5. Eça de Queirós valeu-se do foco narrativo em

primeira pessoa, com narrador-testemunha, isto

é, o narrador participa dos acontecimentos relatados

por ele, não como protagonista, mas como

observador privilegiado. Como tal, seu relato

limita-se àquilo que presencia, não sendo

capaz de conhecer, da vida interior das personagens,

mais do que elas dão a saber. As opiniões

do narrador, a respeito de fatos e pessoas, são

marcadas por sua subjetividade.

6. Geralmente, as personagens dessa obra são planas,

típicas e caricatas, não apresentam densidade

psicológica, limitando-se a representar esquematicamente

generalizações de tipos humanos

ou sociais. Mesmo o protagonista, embora

mais desenvolvido em sua constituição

moral, padece de esquematismo em sua caracterização.

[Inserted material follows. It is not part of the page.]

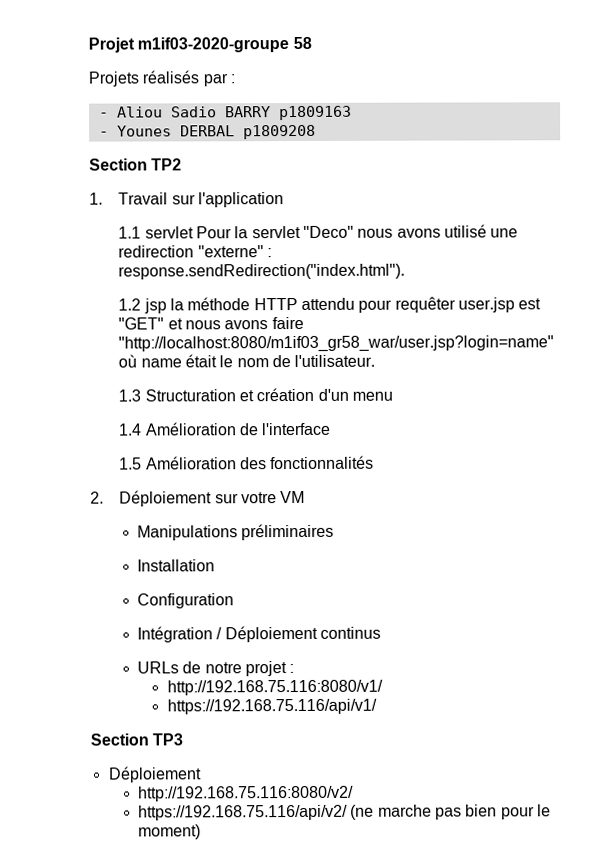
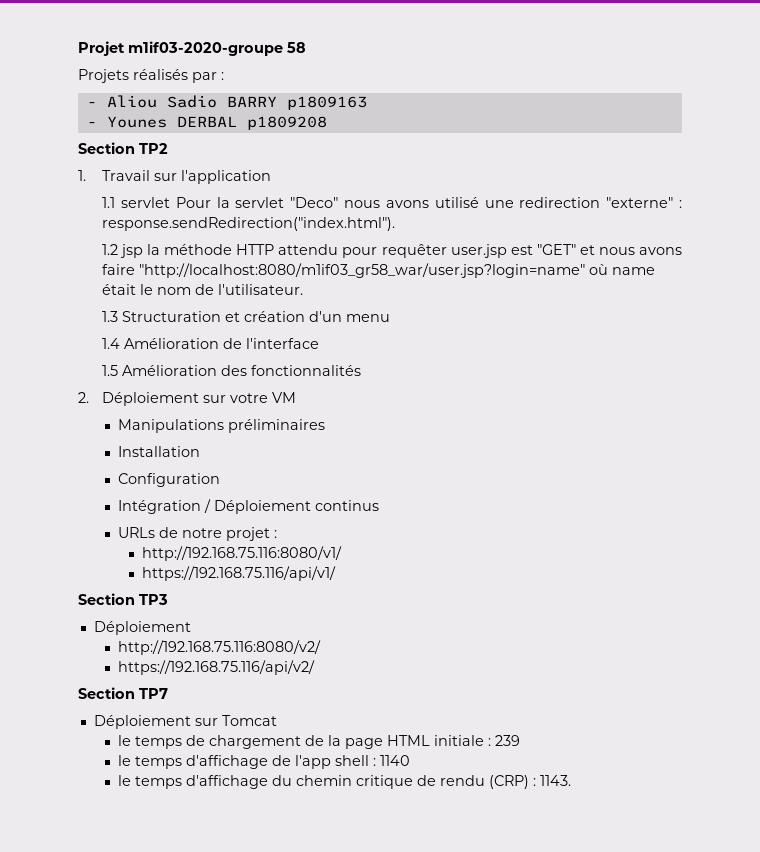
[350,804,551,820] [138,824,202,840] (ne marche pas bien pour le moment) -> [78,687,168,699] [93,715,277,729] [117,735,520,749] [117,755,410,769] [117,775,571,789] // Section TP7 // Déploiement sur Tomcat // le temps de chargement de la page HTML initiale : 239 // le temps d'affichage de l'app shell : 1140 // le temps d'affichage du chemin critique de rendu (CRP) : 1143.

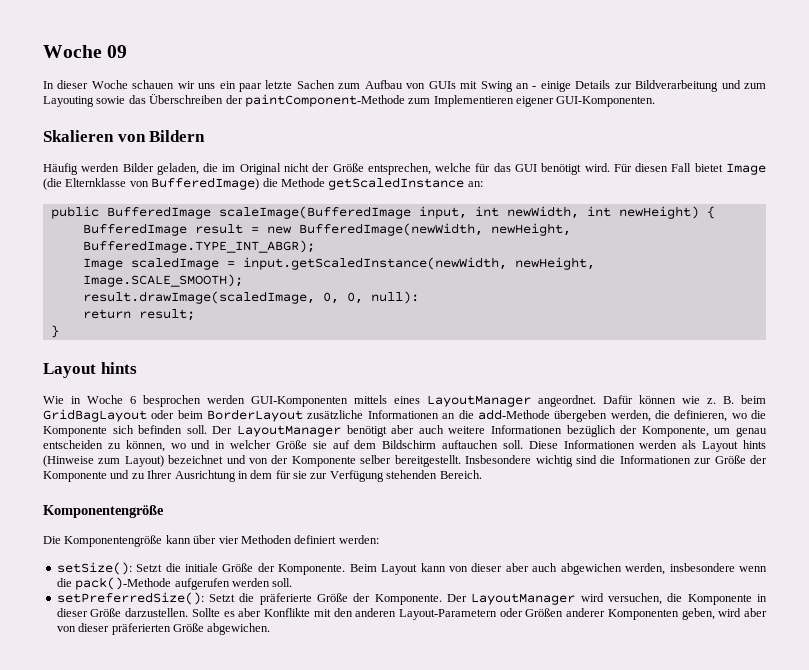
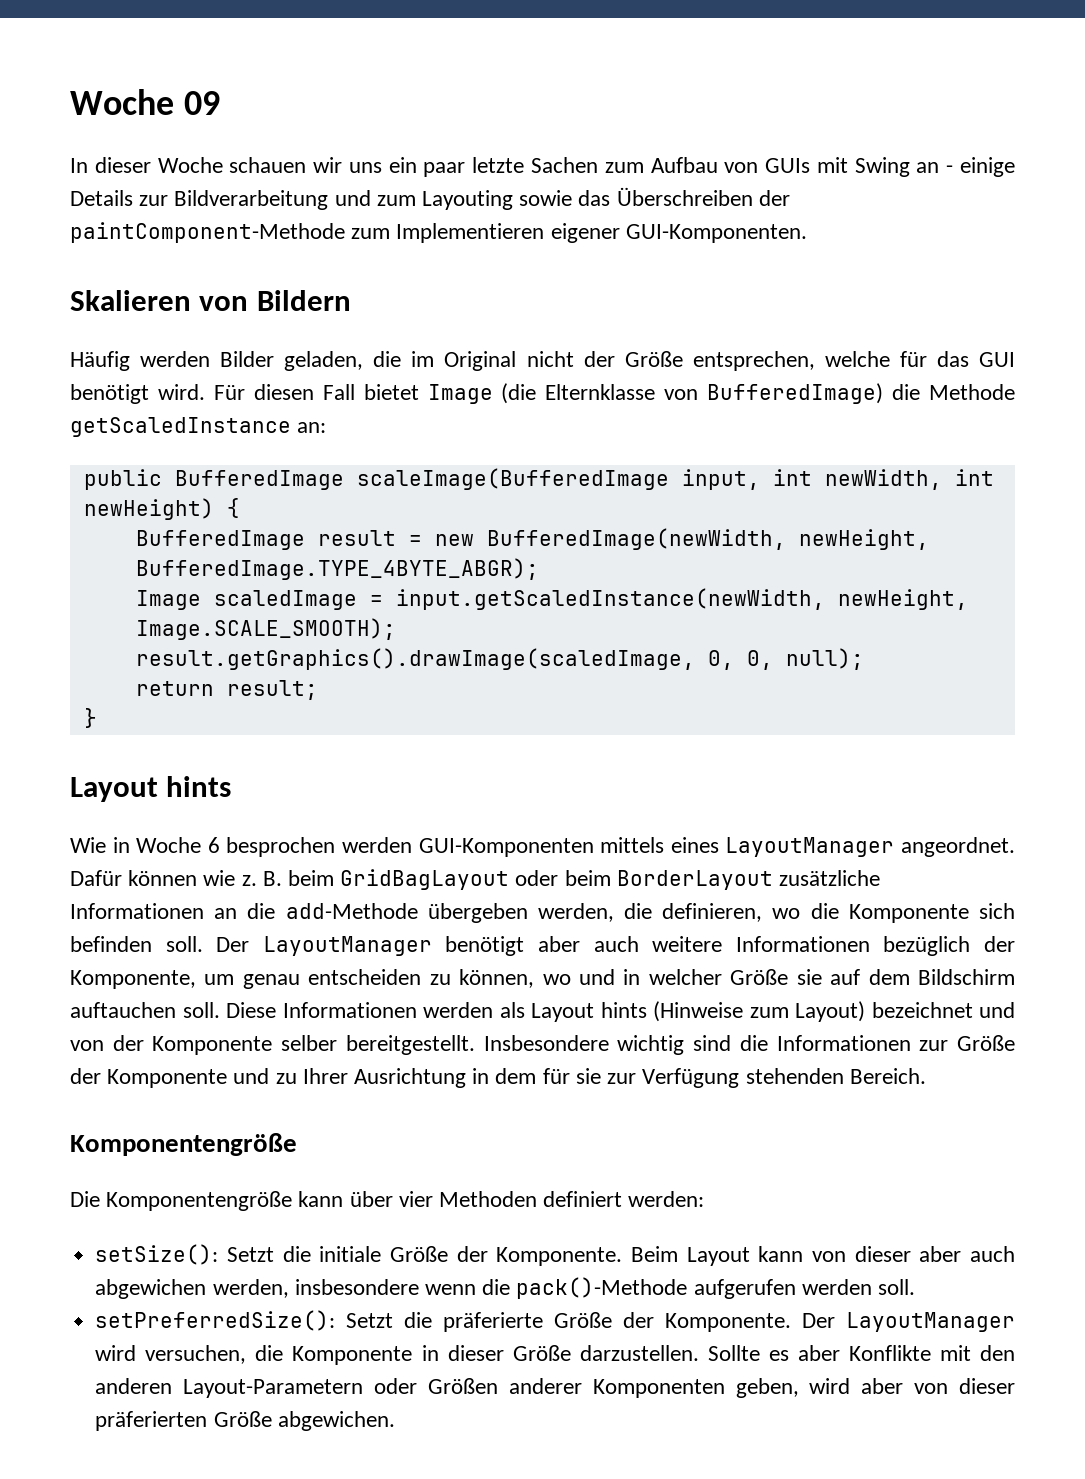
[82,240,315,253] BufferedImage.TYPE_INT_ABGR); -> [135,558,539,580] BufferedImage.TYPE_4BYTE_ABGR);
[82,291,315,304] result.drawImage(scaledImage, -> [135,648,695,670] result.getGraphics().drawImage(scaledImage,
[370,291,419,304] null): -> [785,648,864,670] null);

A única personagem mais complexa é

Zé Fernandes, uma vez que, sendo o próprio

narrador, está em condição de oferecer um panorama

mais rico de sua intimidade.

7. Porque o elemento espacial é decisivo na estruturação

desse romance, o que se pode observar desde

o título da obra.

8. A Cidade e as Serras pode ser visto como uma

alegoria na medida em que se trata de uma narrativa

metafórica de significado simbólico.

9. A Cidade e as Serras é um romance realista, que

mescla as tendências estilísticas do Realismo

propriamente dito, do Impressionismo e do Naturalismo.

10. As principais características do estilo queirosiano,

presentes em A Cidade e as Serras, são a

ironia, o humor, o caricaturismo, o uso expressivo

de certas categorias gramaticais, como os

adjetivos e advérbios, a paródia, a intertextualidade

e o senso de contraste.

11. A característica mais notável do Naturalismo,

presente no texto, consiste no zoomorfismo, isto

é, no rebaixamento de seres humanos à escala

animal.

12. Trata-se da corrente estilística chamada Impressionismo,

em que os objetos exteriores são

apresentados de acordo com as sensações e

emoções provocadas na subjetividade do observador.

É o que ocorre no texto em questão, quando

elementos da natureza adquirem atributos

humanos (prosopopéia) na visão do narrador.